Windows 10 Optimize SSD Hard Drive
If you’re reading this right now on a computer without a solid state drive (SSD) as your boot drive, you should be. The benefits of simply adding a solid state hard drive to your PC as the boot drive, even if it’s old are staggering. Since you’re reading this on my website, I’m going to assume you’re not a newbie and running a SSD. The following tasks are a quick and easy way to increase the SSD performance and life span even further if you’re running Windows 8, 8.1 or 10 (or Server variants).
Set your SATA controller to AHCI mode for Solid State Drives SSD. RAID mode will work just as well because AHCI commands are included in the subset of RAID mode as a JBOD (standalone) disk. I have come to this conclusion after much research since my Asus K501UW laptop has a default mode of RAID in the BIOS. By the way, if you’re in the laptop buying market right now I highly recommend this laptop for its value. You can get it from Amazon for $870 ($800 on Prime Day). I upgraded the hardware and am booting from a Samsung 850 EVO 500GB SSD which gives me almost 1TB of SSD storage, as well as installed a single 16GB DDR4 SO-DIMM chip providing me a total of 24GB. Feels great running 10+ Linux virtual machines on a laptop less than one inch thick while being able to multitask on the host OS without lag.

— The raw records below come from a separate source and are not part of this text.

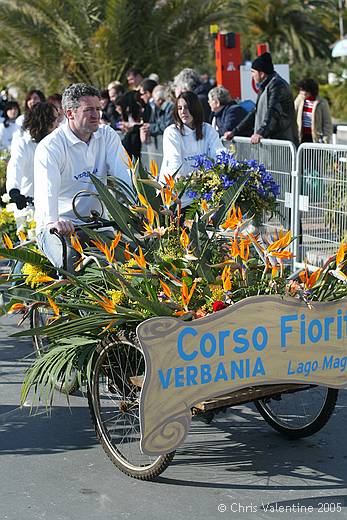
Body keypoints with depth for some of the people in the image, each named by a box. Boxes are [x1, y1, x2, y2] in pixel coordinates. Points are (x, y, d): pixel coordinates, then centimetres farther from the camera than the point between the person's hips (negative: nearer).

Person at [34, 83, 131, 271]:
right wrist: (52, 221, -49)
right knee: (70, 264, -32)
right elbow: (46, 188, -29)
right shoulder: (50, 146, -13)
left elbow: (124, 175, -7)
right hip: (59, 226, -5)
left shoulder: (108, 136, 5)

AHCI or RAID mode simply enables the TRIM feature to do its job and to make sure everything works accordingly.
To check if your system is in AHCI mode. Go to your device manager and look for Storage Controller. If AHCI or SATA RAID is present, then you know Windows should have TRIM enabled. In order to truly verify you can run the following command from a command prompt fsutil behavior query disabledeletenotify
If the result is DisableDeleteNotify = 0
then you have TRIM enabled. If it equals 1 then you do not. To manually enable TRIM support you can use this command fsutil behavior set disabledeletenotify 0
Since SSD disks are already very fast you should disable the Windows Search service which says it “Provides content indexing, property caching, and search results for files, e-mail, and other content.” Mine is disabled and I do not notice any difference while searching for files. Disabling this service also extends the life of the drive as it will not be needlessly indexing your file system. You can leave write caching to its default values on the disk properties, you won’t see any performance benefit.